A cena poderia ter sido protagonizada por alunos bagunceiros do Ensino Fundamental. Para a vergonha do País, contudo, as personagens eram senadoras da República. Diante da impossibilidade de barrar a aprovação da reforma trabalhista, cinco delas – todas de oposição – recorreram a um subterfúgio no mínimo infantil, ocupando a mesa diretora do plenário do Senado Federal e assim atrasando por quase oito horas a votação da pauta. “Foi uma atitude desesperada e antidemocrática”, classificou o cientista político David Fleischer. Por volta das 11h da da manhã de terça-feira 11, Fátima Bezerra (PT-RN) sentou-se na cadeira da presidência. Acompanhada das senadoras Gleisi Hoffmann (PT-PR), Regina Souza (PT-PI), Vanessa Graziotin (PCdoB-AM) e Lídice da Mata (PSB-BA), abriu a sessão mesmo sem a presença de Eunício Oliveira (PMDB-CE), presidente da Casa. Ao meio-dia, Eunício tentou ocupar seu lugar à mesa. Sem sucesso, pegou o microfone de lapela que estava na roupa de Fátima e ordenou que desligassem o som e as luzes do plenário. “Está encerrada a sessão. Não tem som enquanto eu não sentar à presidência da mesa”, disse. Após a ordem, Fátima até ensaiou levantar da cadeira, mas foi impedida por Gleisi, presidente do PT, que a segurou pelo braço.

Joédson Alves

Na tentativa de resolver o impasse, Eunício de Oliveira convocou uma reunião com líderes de partidos e passou o dia trancado no gabinete da presidência. Enquanto isso, as senadoras não arredaram o pé. Às escuras, fizeram diversos vídeos para as redes sociais e comeram marmita na Mesa, com direito a Fátima Bezerra dando comida na boca de Vanessa Graziotin. Receberam até uma ligação da ex-presidente Dilma Rousseff (PT) que manifestou apoio à baderna. Mais tarde, a senadora Kátia Abreu (PMDB-TO) também se juntou ao grupo. Só foram deixar o local quase sete horas depois. Não antes sem consultarem Vagner Freitas, presidente da Central Única dos Trabalhadores (CUT), que falou para elas não recuarem. Porém, com a decisão do presidente do Senado de retomar a sessão de qualquer jeito, os senadores da oposição Paulo Paim (PT-RS), Jorge Viana (PT-AC), Randolfe Rodrigues (PSOL-AP) e Humberto Costa (PT-PE) convenceram as senadoras de que era hora de partir para outra estratégia. Prepotentes, não se deram por vencidas. “Na medida em que não restou nenhuma alternativa de defender nosso posicionamento, fizemos esse gesto, que é gesto político, democrático e de resistência”, disse Fátima.

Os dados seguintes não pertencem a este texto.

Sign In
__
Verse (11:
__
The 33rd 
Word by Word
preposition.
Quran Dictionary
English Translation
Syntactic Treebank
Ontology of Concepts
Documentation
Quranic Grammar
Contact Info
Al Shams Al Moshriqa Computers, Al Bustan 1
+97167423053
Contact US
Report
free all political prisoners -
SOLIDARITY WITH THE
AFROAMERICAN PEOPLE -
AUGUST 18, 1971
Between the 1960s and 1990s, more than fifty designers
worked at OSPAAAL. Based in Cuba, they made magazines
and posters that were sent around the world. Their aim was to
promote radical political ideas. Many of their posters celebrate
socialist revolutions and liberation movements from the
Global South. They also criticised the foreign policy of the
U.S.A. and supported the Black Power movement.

“Está encerrada a sessão. Não tem som enquanto eu não sentar à presidência da mesa” Eunício Oliveira, presidente do Senado (Crédito:Marcos Brandão)

“ATITUDE MACHISTA”

Apesar de terem conseguido atrasar a votação, o tiro das senadoras saiu pela culatra. Ainda na terça-feira, o senador José Medeiros (PSD-MT) protocolou, no Conselho de Ética, o pedido de abertura do processo para cassar as cinco parlamentares que ocuparam a mesa, além dos senadores Lindbergh Farias (PT-RJ) e Ângela Portela (PDT-RR). Para Medeiros, os mentores intelectuais do ato foram Lindbergh e José Dirceu, com quem o grupo teria se reunido na noite anterior. Dilma Rousseff também teria ligado para as senadoras. Para o cientista político David Fleischer, professor da Universidade de Brasília, a atitude não foi uma decisão das senadoras e sim de homens que se esconderam atrás do grupo. “Foi uma atitude machista. Elas foram manipuladas pelo presidente da CUT também”, afirma Fleischer, para quem a atitude foi negativa a ponto de influenciar outros parlamentares. “A ação delas provavelmente ajudou a mudar o voto de alguns senadores que desaprovaram a ocupação”.